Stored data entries
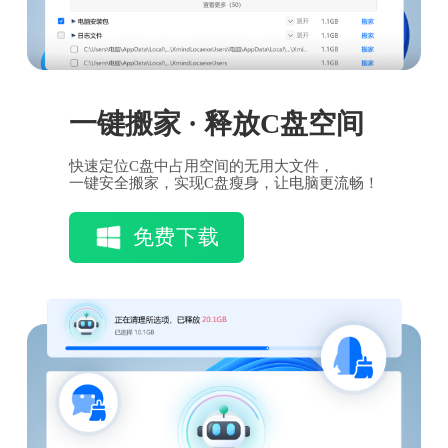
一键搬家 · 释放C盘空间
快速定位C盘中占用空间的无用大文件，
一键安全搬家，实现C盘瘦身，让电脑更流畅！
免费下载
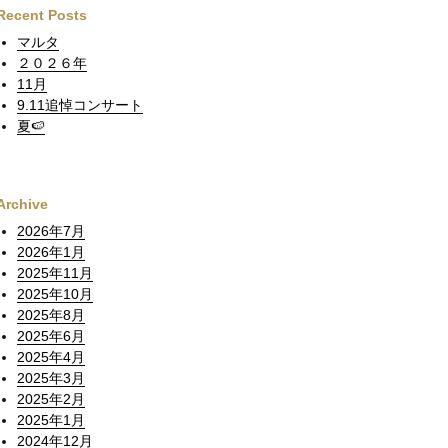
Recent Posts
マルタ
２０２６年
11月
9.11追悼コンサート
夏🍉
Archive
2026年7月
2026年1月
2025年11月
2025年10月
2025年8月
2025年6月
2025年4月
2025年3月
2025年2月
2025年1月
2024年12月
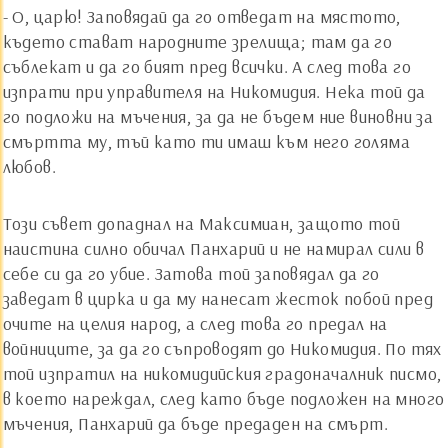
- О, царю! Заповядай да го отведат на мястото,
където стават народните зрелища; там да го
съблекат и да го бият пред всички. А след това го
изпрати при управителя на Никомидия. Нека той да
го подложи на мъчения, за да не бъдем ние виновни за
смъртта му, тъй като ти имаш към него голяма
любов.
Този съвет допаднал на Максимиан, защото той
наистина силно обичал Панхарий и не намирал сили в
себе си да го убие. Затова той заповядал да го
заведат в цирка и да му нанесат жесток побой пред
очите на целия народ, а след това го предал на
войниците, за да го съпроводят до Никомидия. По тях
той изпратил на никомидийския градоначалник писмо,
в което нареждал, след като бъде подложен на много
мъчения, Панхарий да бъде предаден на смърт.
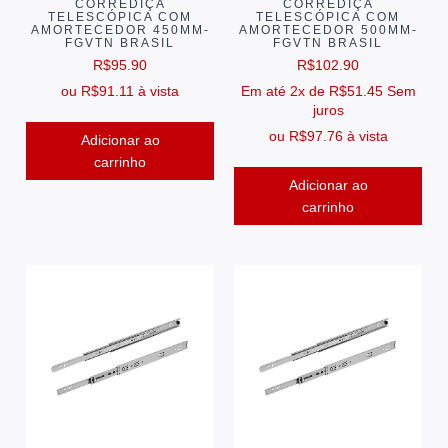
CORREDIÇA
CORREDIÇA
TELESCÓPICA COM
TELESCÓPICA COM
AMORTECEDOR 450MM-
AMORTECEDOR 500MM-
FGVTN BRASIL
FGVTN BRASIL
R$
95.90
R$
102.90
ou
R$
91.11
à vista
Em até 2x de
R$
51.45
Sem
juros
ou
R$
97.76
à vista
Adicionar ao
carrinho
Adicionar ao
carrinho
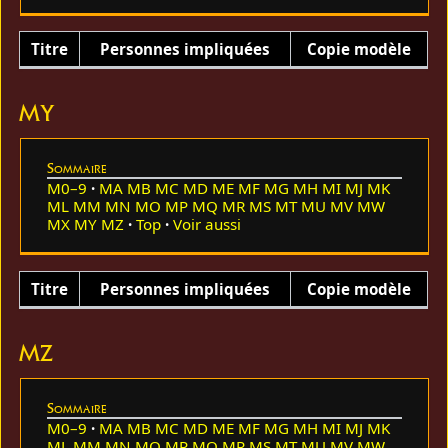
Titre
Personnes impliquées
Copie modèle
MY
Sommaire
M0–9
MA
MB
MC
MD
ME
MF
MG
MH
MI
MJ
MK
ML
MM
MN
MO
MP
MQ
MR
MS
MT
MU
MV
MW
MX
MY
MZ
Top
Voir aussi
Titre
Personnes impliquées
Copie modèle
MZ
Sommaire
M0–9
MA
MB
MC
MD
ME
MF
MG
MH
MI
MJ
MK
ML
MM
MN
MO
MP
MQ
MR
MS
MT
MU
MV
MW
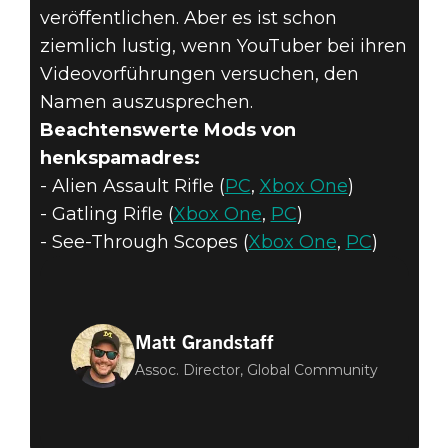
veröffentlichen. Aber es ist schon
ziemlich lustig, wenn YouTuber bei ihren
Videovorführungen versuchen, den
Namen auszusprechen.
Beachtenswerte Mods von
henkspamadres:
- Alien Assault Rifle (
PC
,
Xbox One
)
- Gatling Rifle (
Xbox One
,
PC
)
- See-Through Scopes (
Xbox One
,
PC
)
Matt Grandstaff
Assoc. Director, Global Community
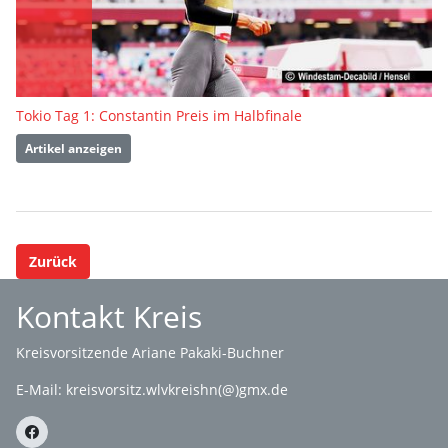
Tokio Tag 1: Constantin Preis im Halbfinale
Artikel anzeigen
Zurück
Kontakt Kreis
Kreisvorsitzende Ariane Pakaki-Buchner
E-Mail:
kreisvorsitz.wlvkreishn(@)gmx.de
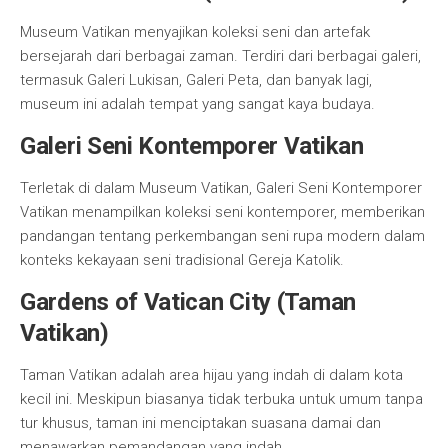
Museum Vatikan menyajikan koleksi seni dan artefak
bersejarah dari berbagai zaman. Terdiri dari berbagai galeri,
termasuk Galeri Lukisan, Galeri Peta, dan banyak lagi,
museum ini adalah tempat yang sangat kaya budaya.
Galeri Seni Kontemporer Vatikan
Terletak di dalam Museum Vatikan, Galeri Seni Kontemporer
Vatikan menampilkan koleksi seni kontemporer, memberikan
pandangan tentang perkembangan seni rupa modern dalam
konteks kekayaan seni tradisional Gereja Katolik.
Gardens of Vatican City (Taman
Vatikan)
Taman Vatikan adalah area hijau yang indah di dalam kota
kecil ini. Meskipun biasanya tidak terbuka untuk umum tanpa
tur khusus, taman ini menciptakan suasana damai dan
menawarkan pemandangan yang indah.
* * *
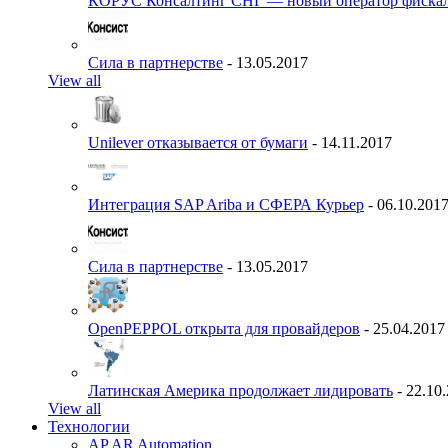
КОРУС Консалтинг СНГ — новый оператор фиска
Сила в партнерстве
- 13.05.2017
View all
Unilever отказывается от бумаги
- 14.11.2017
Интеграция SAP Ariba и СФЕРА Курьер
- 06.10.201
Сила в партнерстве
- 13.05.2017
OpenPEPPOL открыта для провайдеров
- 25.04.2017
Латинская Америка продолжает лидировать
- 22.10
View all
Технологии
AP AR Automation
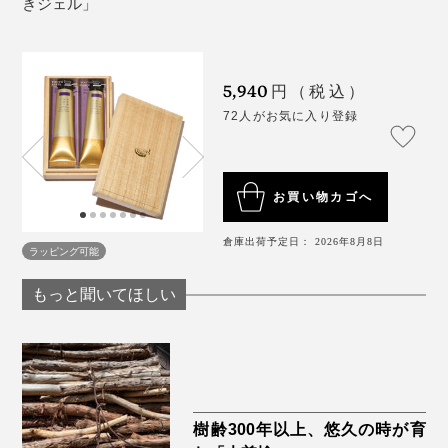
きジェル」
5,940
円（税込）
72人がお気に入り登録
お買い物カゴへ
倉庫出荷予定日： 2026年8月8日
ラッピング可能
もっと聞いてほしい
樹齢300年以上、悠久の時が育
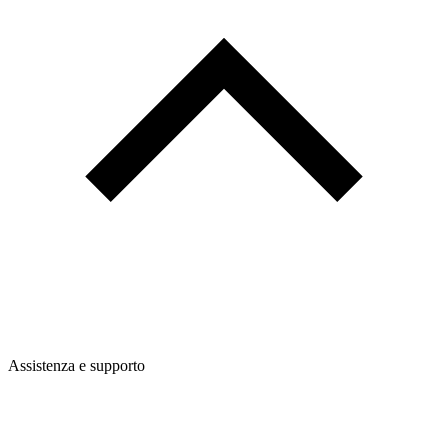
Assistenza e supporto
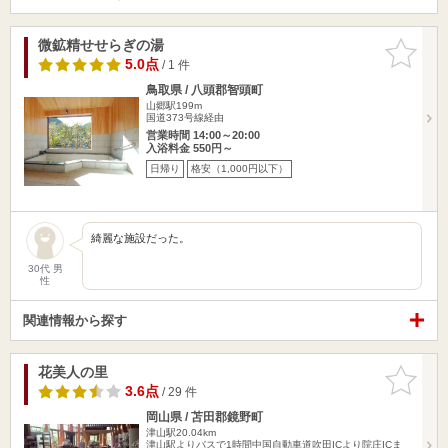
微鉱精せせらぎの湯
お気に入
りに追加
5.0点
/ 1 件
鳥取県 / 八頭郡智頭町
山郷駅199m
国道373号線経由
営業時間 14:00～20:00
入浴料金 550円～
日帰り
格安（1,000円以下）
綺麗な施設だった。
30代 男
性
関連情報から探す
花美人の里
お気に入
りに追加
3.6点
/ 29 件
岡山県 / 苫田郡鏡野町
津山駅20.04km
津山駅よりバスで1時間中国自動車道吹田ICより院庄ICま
--
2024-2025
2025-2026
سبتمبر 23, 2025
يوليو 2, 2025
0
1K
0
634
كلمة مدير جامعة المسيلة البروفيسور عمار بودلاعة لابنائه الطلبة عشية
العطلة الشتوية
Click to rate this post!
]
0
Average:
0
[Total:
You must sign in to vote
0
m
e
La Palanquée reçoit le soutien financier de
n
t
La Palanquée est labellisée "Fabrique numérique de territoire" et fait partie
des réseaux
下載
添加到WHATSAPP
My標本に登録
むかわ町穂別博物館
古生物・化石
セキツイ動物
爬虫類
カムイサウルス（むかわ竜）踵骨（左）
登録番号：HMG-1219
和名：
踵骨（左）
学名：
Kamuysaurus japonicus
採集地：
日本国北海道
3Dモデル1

Exercise description :: Wherever the word "dalam" turns up in the records above, copy the line that holds it.

Task solution ::
Terletak di dalam Museum Vatikan, Galeri Seni Kontemporer
pandangan tentang perkembangan seni rupa modern dalam
Taman Vatikan adalah area hijau yang indah di dalam kota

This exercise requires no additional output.